Abstract: Exact pattern matching in labeled graphs is the problem of searching paths of a graph $G=(V,E)$ that spell the same string as the given pattern $P[1..m]$. This basic problem can be found at the heart of more complex operations on variation graphs in computational biology, query operations in graph databases, and analysis of heterogeneous networks, where the nodes of some paths must match a sequence of labels or types. In our recent work we described a conditional lower bound stating that the exact pattern matching problem in labeled graphs cannot be solved in less than quadratic time, namely, $O(|E|^{1 - \epsilon} \, m)$ time or $O(|E| \, m^{1 - \epsilon})$ time for any constant $\epsilon>0$, unless the Strong Exponential Time Hypothesis (SETH) is false.
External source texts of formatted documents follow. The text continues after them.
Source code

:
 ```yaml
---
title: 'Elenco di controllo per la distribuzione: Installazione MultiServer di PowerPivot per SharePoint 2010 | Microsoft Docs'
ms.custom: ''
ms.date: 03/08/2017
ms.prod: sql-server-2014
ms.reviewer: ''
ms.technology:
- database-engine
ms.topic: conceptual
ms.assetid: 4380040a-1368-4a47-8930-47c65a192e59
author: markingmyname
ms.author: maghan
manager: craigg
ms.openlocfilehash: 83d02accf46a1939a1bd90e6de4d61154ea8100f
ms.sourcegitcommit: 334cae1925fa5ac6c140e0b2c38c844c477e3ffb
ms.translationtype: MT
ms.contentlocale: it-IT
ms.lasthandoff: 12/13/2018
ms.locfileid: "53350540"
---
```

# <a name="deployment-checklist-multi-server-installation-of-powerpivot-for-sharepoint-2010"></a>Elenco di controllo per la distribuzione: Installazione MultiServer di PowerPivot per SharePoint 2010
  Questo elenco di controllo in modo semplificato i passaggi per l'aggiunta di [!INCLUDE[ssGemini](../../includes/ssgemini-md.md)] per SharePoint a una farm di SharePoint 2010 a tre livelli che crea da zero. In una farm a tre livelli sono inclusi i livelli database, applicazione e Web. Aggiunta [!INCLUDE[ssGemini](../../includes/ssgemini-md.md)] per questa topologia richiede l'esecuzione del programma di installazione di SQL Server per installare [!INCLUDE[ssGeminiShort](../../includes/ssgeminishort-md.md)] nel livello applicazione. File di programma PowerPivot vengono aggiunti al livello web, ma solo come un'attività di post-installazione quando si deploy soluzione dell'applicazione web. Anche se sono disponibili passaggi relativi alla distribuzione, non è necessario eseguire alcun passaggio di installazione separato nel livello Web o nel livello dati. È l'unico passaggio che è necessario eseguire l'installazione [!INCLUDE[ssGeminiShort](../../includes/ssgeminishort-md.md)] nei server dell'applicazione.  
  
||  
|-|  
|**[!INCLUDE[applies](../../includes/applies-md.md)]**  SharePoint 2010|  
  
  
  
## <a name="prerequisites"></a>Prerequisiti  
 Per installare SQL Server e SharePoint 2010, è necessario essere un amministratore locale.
The result holds even if node labels and pattern $P$ are drawn from a binary alphabet, and $G$ is restricted to undirected graphs of maximum degree three or directed acyclic graphs of maximum sum of indegree and outdegree three. It was left open what happens on undirected graphs of maximum degree two, i.e., when the pattern can have a zig-zag match in a (cyclic) bidirectional string. Also, the reduction created a non-determistic directed acyclic graph, and it was left open if determinism would make the problem easier. In this work, we show through the Orthogonal Vectors hypothesis (OV) that the same conditional lower bound holds even for these restricted cases.